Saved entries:
-=-=-=-=-

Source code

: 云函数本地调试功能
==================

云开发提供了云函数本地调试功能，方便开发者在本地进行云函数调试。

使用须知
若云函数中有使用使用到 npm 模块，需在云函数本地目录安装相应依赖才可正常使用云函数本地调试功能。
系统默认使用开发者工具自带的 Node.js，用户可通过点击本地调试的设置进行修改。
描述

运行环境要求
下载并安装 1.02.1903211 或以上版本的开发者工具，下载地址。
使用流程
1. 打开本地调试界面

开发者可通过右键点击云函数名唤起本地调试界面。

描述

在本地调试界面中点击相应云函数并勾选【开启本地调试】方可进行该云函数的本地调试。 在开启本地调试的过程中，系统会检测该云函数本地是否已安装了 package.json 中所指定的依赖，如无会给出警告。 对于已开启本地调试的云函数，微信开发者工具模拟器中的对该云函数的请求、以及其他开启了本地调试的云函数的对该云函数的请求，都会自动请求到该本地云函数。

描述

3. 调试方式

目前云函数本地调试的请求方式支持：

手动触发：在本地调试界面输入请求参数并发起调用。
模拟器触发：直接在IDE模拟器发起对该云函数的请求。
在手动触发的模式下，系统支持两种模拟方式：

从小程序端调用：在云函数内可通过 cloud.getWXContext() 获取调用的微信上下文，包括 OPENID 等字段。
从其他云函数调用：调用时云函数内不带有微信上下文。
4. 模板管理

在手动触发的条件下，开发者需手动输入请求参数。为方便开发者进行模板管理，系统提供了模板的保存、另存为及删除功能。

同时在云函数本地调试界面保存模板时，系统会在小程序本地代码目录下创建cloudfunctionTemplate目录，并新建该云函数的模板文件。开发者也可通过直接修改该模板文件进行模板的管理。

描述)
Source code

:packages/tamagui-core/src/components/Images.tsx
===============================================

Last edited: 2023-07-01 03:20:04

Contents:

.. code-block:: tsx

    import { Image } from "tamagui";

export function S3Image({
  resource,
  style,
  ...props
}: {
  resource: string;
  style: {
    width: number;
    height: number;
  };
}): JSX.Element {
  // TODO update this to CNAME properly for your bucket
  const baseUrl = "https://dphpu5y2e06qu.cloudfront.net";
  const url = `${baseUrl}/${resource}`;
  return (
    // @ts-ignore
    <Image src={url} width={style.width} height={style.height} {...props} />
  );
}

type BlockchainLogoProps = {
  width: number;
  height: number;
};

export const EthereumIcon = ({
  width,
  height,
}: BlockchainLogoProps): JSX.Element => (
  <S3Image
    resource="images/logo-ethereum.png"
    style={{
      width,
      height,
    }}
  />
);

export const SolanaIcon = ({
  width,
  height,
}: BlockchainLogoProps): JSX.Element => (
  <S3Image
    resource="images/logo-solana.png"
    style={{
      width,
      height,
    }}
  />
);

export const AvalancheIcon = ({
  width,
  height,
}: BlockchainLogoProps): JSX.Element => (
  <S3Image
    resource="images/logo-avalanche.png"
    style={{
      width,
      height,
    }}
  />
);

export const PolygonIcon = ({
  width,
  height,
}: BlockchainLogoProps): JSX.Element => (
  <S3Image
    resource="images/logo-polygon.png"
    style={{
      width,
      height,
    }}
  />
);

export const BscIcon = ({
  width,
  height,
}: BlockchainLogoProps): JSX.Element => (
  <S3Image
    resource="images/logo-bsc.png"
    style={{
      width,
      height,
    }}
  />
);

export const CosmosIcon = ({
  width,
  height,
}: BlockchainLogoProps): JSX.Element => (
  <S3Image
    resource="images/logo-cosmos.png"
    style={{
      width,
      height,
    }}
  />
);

-=-=-=-=-

_What you are asked to do_: Transcribe the data word for word.

_Answer space_:
Source code

: 云函数本地调试功能
==================

云开发提供了云函数本地调试功能，方便开发者在本地进行云函数调试。

使用须知
若云函数中有使用使用到 npm 模块，需在云函数本地目录安装相应依赖才可正常使用云函数本地调试功能。
系统默认使用开发者工具自带的 Node.js，用户可通过点击本地调试的设置进行修改。
描述

运行环境要求
下载并安装 1.02.1903211 或以上版本的开发者工具，下载地址。
使用流程
1. 打开本地调试界面

开发者可通过右键点击云函数名唤起本地调试界面。

描述

在本地调试界面中点击相应云函数并勾选【开启本地调试】方可进行该云函数的本地调试。 在开启本地调试的过程中，系统会检测该云函数本地是否已安装了 package.json 中所指定的依赖，如无会给出警告。 对于已开启本地调试的云函数，微信开发者工具模拟器中的对该云函数的请求、以及其他开启了本地调试的云函数的对该云函数的请求，都会自动请求到该本地云函数。

描述

3. 调试方式

目前云函数本地调试的请求方式支持：

手动触发：在本地调试界面输入请求参数并发起调用。
模拟器触发：直接在IDE模拟器发起对该云函数的请求。
在手动触发的模式下，系统支持两种模拟方式：

从小程序端调用：在云函数内可通过 cloud.getWXContext() 获取调用的微信上下文，包括 OPENID 等字段。
从其他云函数调用：调用时云函数内不带有微信上下文。
4. 模板管理

在手动触发的条件下，开发者需手动输入请求参数。为方便开发者进行模板管理，系统提供了模板的保存、另存为及删除功能。

同时在云函数本地调试界面保存模板时，系统会在小程序本地代码目录下创建cloudfunctionTemplate目录，并新建该云函数的模板文件。开发者也可通过直接修改该模板文件进行模板的管理。

描述)
Source code

:packages/tamagui-core/src/components/Images.tsx
===============================================

Last edited: 2023-07-01 03:20:04

Contents:

.. code-block:: tsx

    import { Image } from "tamagui";

export function S3Image({
  resource,
  style,
  ...props
}: {
  resource: string;
  style: {
    width: number;
    height: number;
  };
}): JSX.Element {
  // TODO update this to CNAME properly for your bucket
  const baseUrl = "https://dphpu5y2e06qu.cloudfront.net";
  const url = `${baseUrl}/${resource}`;
  return (
    // @ts-ignore
    <Image src={url} width={style.width} height={style.height} {...props} />
  );
}

type BlockchainLogoProps = {
  width: number;
  height: number;
};

export const EthereumIcon = ({
  width,
  height,
}: BlockchainLogoProps): JSX.Element => (
  <S3Image
    resource="images/logo-ethereum.png"
    style={{
      width,
      height,
    }}
  />
);

export const SolanaIcon = ({
  width,
  height,
}: BlockchainLogoProps): JSX.Element => (
  <S3Image
    resource="images/logo-solana.png"
    style={{
      width,
      height,
    }}
  />
);

export const AvalancheIcon = ({
  width,
  height,
}: BlockchainLogoProps): JSX.Element => (
  <S3Image
    resource="images/logo-avalanche.png"
    style={{
      width,
      height,
    }}
  />
);

export const PolygonIcon = ({
  width,
  height,
}: BlockchainLogoProps): JSX.Element => (
  <S3Image
    resource="images/logo-polygon.png"
    style={{
      width,
      height,
    }}
  />
);

export const BscIcon = ({
  width,
  height,
}: BlockchainLogoProps): JSX.Element => (
  <S3Image
    resource="images/logo-bsc.png"
    style={{
      width,
      height,
    }}
  />
);

export const CosmosIcon = ({
  width,
  height,
}: BlockchainLogoProps): JSX.Element => (
  <S3Image
    resource="images/logo-cosmos.png"
    style={{
      width,
      height,
    }}
  />
);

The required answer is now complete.